• SUPPLIED DATA:
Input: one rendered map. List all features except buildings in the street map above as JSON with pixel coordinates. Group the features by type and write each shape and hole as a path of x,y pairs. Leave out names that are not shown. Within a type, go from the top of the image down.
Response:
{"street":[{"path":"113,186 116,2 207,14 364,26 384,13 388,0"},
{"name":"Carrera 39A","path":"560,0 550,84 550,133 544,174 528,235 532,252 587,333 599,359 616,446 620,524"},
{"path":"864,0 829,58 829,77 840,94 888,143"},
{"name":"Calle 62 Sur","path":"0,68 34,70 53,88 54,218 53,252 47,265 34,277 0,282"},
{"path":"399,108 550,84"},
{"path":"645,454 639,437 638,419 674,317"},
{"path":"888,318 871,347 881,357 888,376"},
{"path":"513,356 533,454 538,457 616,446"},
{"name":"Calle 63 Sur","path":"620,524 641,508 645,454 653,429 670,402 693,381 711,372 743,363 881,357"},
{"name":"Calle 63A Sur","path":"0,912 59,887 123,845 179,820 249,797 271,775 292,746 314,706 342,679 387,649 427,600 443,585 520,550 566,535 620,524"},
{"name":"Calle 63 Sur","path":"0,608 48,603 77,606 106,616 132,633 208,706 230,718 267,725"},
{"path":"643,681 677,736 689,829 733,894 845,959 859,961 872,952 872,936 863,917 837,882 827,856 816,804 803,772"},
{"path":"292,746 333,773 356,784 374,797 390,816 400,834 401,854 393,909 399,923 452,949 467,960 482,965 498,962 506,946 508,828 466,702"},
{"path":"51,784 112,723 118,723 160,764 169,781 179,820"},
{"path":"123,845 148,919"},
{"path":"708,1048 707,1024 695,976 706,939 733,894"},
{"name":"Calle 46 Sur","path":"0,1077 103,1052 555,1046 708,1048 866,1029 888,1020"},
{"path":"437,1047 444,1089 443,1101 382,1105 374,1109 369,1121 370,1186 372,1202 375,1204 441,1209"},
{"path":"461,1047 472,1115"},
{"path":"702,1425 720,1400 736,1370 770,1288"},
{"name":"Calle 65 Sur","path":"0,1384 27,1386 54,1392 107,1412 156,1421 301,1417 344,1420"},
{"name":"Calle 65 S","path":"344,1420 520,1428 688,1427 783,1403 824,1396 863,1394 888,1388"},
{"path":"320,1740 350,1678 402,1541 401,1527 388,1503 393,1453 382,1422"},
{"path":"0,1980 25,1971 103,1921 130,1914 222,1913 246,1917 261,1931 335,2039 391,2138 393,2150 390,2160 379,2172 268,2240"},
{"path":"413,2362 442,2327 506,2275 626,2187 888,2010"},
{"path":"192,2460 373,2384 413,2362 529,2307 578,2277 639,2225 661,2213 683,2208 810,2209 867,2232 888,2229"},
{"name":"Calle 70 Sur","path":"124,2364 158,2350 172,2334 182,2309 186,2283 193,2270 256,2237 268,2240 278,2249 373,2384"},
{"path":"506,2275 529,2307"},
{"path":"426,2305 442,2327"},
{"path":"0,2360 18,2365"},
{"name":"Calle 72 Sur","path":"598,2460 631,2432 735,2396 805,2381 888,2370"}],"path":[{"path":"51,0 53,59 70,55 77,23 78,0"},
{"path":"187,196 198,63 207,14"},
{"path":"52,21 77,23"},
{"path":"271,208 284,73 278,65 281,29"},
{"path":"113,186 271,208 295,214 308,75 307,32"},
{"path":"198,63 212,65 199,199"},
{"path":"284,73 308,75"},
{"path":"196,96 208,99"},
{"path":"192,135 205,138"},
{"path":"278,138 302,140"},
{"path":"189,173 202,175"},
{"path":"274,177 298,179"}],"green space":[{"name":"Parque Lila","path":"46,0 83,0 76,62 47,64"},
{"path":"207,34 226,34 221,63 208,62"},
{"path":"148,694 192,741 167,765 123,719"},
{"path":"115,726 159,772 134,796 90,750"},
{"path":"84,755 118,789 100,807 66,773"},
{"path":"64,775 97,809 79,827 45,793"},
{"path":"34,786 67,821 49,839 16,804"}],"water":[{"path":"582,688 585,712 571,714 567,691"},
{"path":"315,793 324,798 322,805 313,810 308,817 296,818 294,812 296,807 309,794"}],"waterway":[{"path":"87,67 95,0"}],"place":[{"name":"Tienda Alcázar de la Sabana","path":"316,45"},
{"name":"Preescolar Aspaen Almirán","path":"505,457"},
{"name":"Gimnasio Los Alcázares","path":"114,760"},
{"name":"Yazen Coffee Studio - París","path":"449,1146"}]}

• WHAT YOU HAVE TO DO: A faithful, complete copy of the entries above is required.

• OUTPUT BELOW:
Input: one rendered map. List all features except buildings in the street map above as JSON with pixel coordinates. Group the features by type and write each shape and hole as a path of x,y pairs. Leave out names that are not shown. Within a type, go from the top of the image down.
Response:
{"street":[{"path":"113,186 116,2 207,14 364,26 384,13 388,0"},
{"name":"Carrera 39A","path":"560,0 550,84 550,133 544,174 528,235 532,252 587,333 599,359 616,446 620,524"},
{"path":"864,0 829,58 829,77 840,94 888,143"},
{"name":"Calle 62 Sur","path":"0,68 34,70 53,88 54,218 53,252 47,265 34,277 0,282"},
{"path":"399,108 550,84"},
{"path":"645,454 639,437 638,419 674,317"},
{"path":"888,318 871,347 881,357 888,376"},
{"path":"513,356 533,454 538,457 616,446"},
{"name":"Calle 63 Sur","path":"620,524 641,508 645,454 653,429 670,402 693,381 711,372 743,363 881,357"},
{"name":"Calle 63A Sur","path":"0,912 59,887 123,845 179,820 249,797 271,775 292,746 314,706 342,679 387,649 427,600 443,585 520,550 566,535 620,524"},
{"name":"Calle 63 Sur","path":"0,608 48,603 77,606 106,616 132,633 208,706 230,718 267,725"},
{"path":"643,681 677,736 689,829 733,894 845,959 859,961 872,952 872,936 863,917 837,882 827,856 816,804 803,772"},
{"path":"292,746 333,773 356,784 374,797 390,816 400,834 401,854 393,909 399,923 452,949 467,960 482,965 498,962 506,946 508,828 466,702"},
{"path":"51,784 112,723 118,723 160,764 169,781 179,820"},
{"path":"123,845 148,919"},
{"path":"708,1048 707,1024 695,976 706,939 733,894"},
{"name":"Calle 46 Sur","path":"0,1077 103,1052 555,1046 708,1048 866,1029 888,1020"},
{"path":"437,1047 444,1089 443,1101 382,1105 374,1109 369,1121 370,1186 372,1202 375,1204 441,1209"},
{"path":"461,1047 472,1115"},
{"path":"702,1425 720,1400 736,1370 770,1288"},
{"name":"Calle 65 Sur","path":"0,1384 27,1386 54,1392 107,1412 156,1421 301,1417 344,1420"},
{"name":"Calle 65 S","path":"344,1420 520,1428 688,1427 783,1403 824,1396 863,1394 888,1388"},
{"path":"320,1740 350,1678 402,1541 401,1527 388,1503 393,1453 382,1422"},
{"path":"0,1980 25,1971 103,1921 130,1914 222,1913 246,1917 261,1931 335,2039 391,2138 393,2150 390,2160 379,2172 268,2240"},
{"path":"413,2362 442,2327 506,2275 626,2187 888,2010"},
{"path":"192,2460 373,2384 413,2362 529,2307 578,2277 639,2225 661,2213 683,2208 810,2209 867,2232 888,2229"},
{"name":"Calle 70 Sur","path":"124,2364 158,2350 172,2334 182,2309 186,2283 193,2270 256,2237 268,2240 278,2249 373,2384"},
{"path":"506,2275 529,2307"},
{"path":"426,2305 442,2327"},
{"path":"0,2360 18,2365"},
{"name":"Calle 72 Sur","path":"598,2460 631,2432 735,2396 805,2381 888,2370"}],"path":[{"path":"51,0 53,59 70,55 77,23 78,0"},
{"path":"187,196 198,63 207,14"},
{"path":"52,21 77,23"},
{"path":"271,208 284,73 278,65 281,29"},
{"path":"113,186 271,208 295,214 308,75 307,32"},
{"path":"198,63 212,65 199,199"},
{"path":"284,73 308,75"},
{"path":"196,96 208,99"},
{"path":"192,135 205,138"},
{"path":"278,138 302,140"},
{"path":"189,173 202,175"},
{"path":"274,177 298,179"}],"green space":[{"name":"Parque Lila","path":"46,0 83,0 76,62 47,64"},
{"path":"207,34 226,34 221,63 208,62"},
{"path":"148,694 192,741 167,765 123,719"},
{"path":"115,726 159,772 134,796 90,750"},
{"path":"84,755 118,789 100,807 66,773"},
{"path":"64,775 97,809 79,827 45,793"},
{"path":"34,786 67,821 49,839 16,804"}],"water":[{"path":"582,688 585,712 571,714 567,691"},
{"path":"315,793 324,798 322,805 313,810 308,817 296,818 294,812 296,807 309,794"}],"waterway":[{"path":"87,67 95,0"}],"place":[{"name":"Tienda Alcázar de la Sabana","path":"316,45"},
{"name":"Preescolar Aspaen Almirán","path":"505,457"},
{"name":"Gimnasio Los Alcázares","path":"114,760"},
{"name":"Yazen Coffee Studio - París","path":"449,1146"}]}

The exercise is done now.